Due to the water shortage and poor management of limited water resources in semi-arid region, the improvement of irrigation efficiency became crucial. In this context, the objective of this work is to estimate water content and evapotranspiration using the HYDRUS-1D model. 

The study was carried out over wheat fields of the R3 perimeter (located in the Haouz plain of Marrakesh-Safi region, Morocco) for the growing season of 2003/2004. Four types of data have been used, namely: data related to the soil, data related to the plant, data related climatic parameters (recorded in a station close to the study site), and data related to the local agricultural practice.

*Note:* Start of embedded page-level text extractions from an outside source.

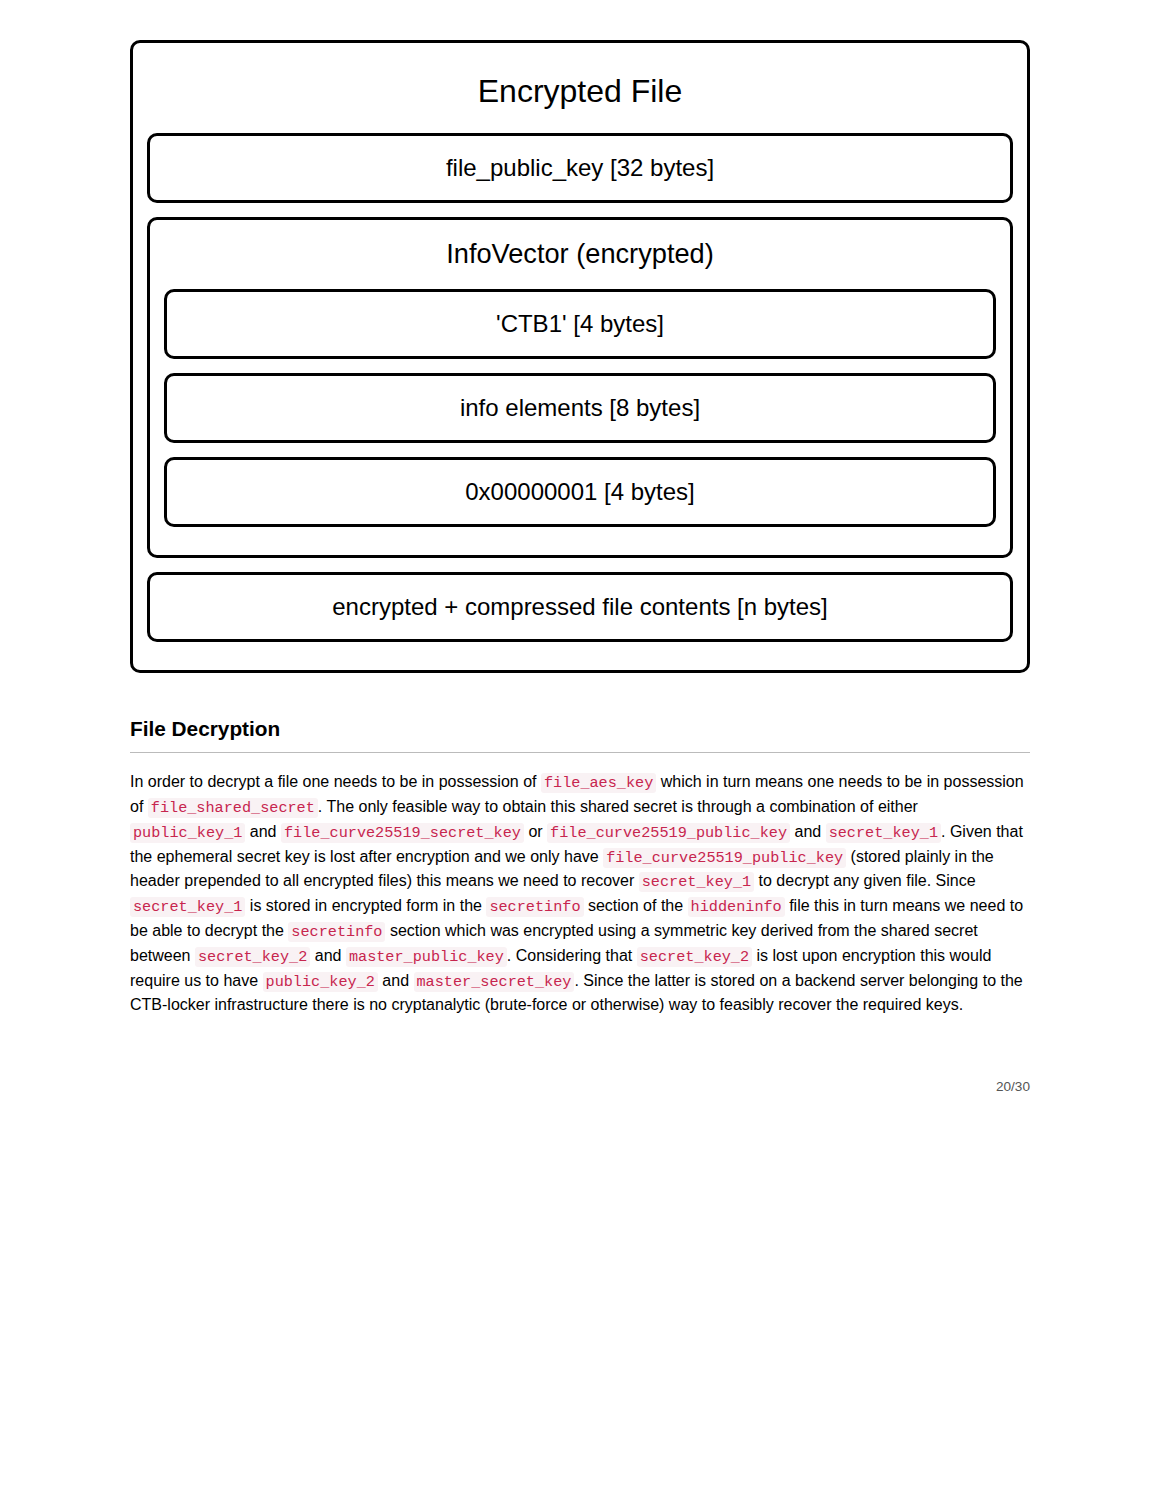Encrypted File
file_public_key [32 bytes]
InfoVector (encrypted)
'CTB1' [4 bytes]
info elements [8 bytes]
0x00000001 [4 bytes]
encrypted + compressed file contents [n bytes]
File Decryption
In order to decrypt a file one needs to be in possession of file_aes_key which in turn means one needs to be in possession of file_shared_secret. The only feasible way to obtain this shared secret is through a combination of either public_key_1 and file_curve25519_secret_key or file_curve25519_public_key and secret_key_1. Given that the ephemeral secret key is lost after encryption and we only have file_curve25519_public_key (stored plainly in the header prepended to all encrypted files) this means we need to recover secret_key_1 to decrypt any given file. Since secret_key_1 is stored in encrypted form in the secretinfo section of the hiddeninfo file this in turn means we need to be able to decrypt the secretinfo section which was encrypted using a symmetric key derived from the shared secret between secret_key_2 and master_public_key. Considering that secret_key_2 is lost upon encryption this would require us to have public_key_2 and master_secret_key. Since the latter is stored on a backend server belonging to the CTB-locker infrastructure there is no cryptanalytic (brute-force or otherwise) way to feasibly recover the required keys.
20/30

We firstly used the inverse method, available in HYDRUS-1D, in order to estimate the hydrodynamic parameters of cultivated soil. The analysis of the convergence and consistency of this method showed that for correct calibration of the model, it is necessary to take into account the vertical heterogeneity of the soil. Therefore, we proceeded to the manual calibration of the model by testing different choices of initial parameters and taking into account the soil  vertical heterogeneity. The calibration carried out concerned mainly the water content of the soil and the evapotranspiration of the surface.

The simulations of the real evapotranspiration (ET) were carried out using the inputs obtained for the manual calibration. The results obtained by the HYDRUS-1D model gave an overestimation of the soil water content. This underestimation can be explained either by an underestimation of the LAI inputs or by the root extraction module that needs to be readjusted.

In the present work, the HYDRUS-1D model was tested, for the first time, over an area of Haouz plain in central Morocco.  The obtained results are not yet final. The model needs to be tested sufficiently over a wide spatio-temporal range. The HYDRUS-1D model is widely used in different regions of the world and the extensive literature reports a good score on the consistency and robustness of the model. Thus we are convinced that, overall, HYDRUS-1D seems to be an adequate model to estimate with acceptable accuracy the water content and the real ET under semi-arid conditions. It is also a promising tool for planning and decision support in the field of water and agro-environmental research.